» **SHORT EXERCISE 1**:
Can you turn the paragraph in the profile of Charles William Cantrell that begins "Charles joined the 7th Cheshire Regiment" into a short list that keeps its main facts?
» **SHORT EXERCISE 2**:
What two-sentence summary would you give of the profile of Charles William Cantrell?
::: EXCERPT TO READ :::
Charles William Cantrell, Private 2369, 1/7th Battalion, Cheshire Regiment
Killed in action 10th December 1915 in Gallipoli, aged 29
Charles William Cantrell was baptised on 25 July 1886 at St Peter’s Church, Windmill Street, Macclesfield, the son of Clara Ann and John Cantrell, a postman of Black Rd, Macclesfield.
In 1891, four year old Charles was living at 7 Brook St with his parents and siblings Albert (9), John (7), James (2), and baby Edith (4 months). Ten years later in 1901, the family was at the same address and Charles’ widowed mother was running a confectioners shop, while Charles had left school and was employed as a saddler’s apprentice.
Charles married May Tayton in 1908 and by 1911 Charles was employed as a house painter and decorator and living at 89 Paradise St with his wife and children Charles (2) and Mildred (1 month).
Charles joined the 7th Cheshire Regiment in Macclesfield, and following a period of training in the south of England, the 7th Cheshires, as part of 159th Brigade, 53rd (Welsh) Division, received orders to equip for service in an undisclosed location in the Mediterranean. In July 1915 they sailed from Devonport to Alexandria in Egypt, where Charles landed on 1st August. He later went on to see action in Gallipoli.
Charles was killed in action on 10th December 1915 and his death was reported in the Macclesfield Times of 7th January 1916:
We regret to record that another Macclesfield Territorial, Private Charles W. Cantrell, of 89 Paradise Street, has been killed in the Dardanelles. Private Cantrell was a prominent member of the Lord Street Sunday School, where he was a teacher. He was also the Secretary of the Band of Hope*. Deceased leaves a widow and three children. Private Cantrell was by trade a painter and paper-hanger.
Mrs Cantrell has received several letters of sympathy from the deceased’s comrades. Captain P. Sheldon, writing on December 11th, stated: “I wish to express to you my sympathy in the sad loss you have sustained in the death of your husband. He was my servant during the last six weeks, and no-one knows better than I do the value of such a man as poor Cantrell… I know it will be a relief to you to know that his remains were carefully looked after, and that he received a Christian burial, although not at the hands of the chaplain. Nevertheless, those gathered round his grave were more than earnest, for your husband had grown, by his unselfish and unassuming manner, to be loved by all with whom he came into contact.”
::: DATA ROWS :::
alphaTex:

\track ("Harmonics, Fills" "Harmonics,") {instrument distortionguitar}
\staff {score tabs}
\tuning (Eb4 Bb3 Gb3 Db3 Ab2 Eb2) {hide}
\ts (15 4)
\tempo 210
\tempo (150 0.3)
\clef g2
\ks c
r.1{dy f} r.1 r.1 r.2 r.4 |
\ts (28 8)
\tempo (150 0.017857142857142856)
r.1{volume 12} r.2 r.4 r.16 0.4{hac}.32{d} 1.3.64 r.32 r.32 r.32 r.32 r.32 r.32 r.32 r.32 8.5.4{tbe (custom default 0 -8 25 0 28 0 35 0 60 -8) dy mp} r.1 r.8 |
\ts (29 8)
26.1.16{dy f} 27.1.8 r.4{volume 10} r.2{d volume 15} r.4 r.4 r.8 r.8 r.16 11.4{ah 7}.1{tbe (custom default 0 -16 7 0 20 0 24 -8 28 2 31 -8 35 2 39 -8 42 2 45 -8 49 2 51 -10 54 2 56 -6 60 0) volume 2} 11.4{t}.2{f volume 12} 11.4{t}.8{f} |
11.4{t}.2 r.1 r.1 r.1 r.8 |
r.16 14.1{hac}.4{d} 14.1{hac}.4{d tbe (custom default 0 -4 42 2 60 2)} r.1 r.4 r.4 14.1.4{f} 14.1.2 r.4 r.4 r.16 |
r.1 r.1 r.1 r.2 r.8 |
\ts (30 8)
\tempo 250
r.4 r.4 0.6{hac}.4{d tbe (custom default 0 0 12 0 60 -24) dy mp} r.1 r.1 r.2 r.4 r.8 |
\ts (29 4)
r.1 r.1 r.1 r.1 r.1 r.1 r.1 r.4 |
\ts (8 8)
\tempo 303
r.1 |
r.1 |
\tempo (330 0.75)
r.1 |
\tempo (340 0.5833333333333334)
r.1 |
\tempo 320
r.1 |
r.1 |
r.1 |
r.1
:::
» **CORRECT OUTPUT 1**:
- Charles joined the 7th Cheshire Regiment in Macclesfield.
- After training in the south of England, the 7th Cheshires, part of 159th Brigade, 53rd (Welsh) Division, were ordered to equip for service in an undisclosed Mediterranean location.
- In July 1915 they sailed from Devonport to Alexandria, Egypt, where Charles landed on 1st August.
- He later saw action in Gallipoli.

» **CORRECT OUTPUT 2**:
Charles William Cantrell, baptised in Macclesfield in 1886, worked as a saddler's apprentice and later as a house painter and decorator, married May Tayton in 1908, and joined the 7th Cheshire Regiment, serving in Egypt and Gallipoli. He was killed in action on 10th December 1915, and the Macclesfield Times reported his death, noting his work as a Sunday School teacher and quoting a letter from Captain P. Sheldon about his Christian burial and how he was loved by all who knew him.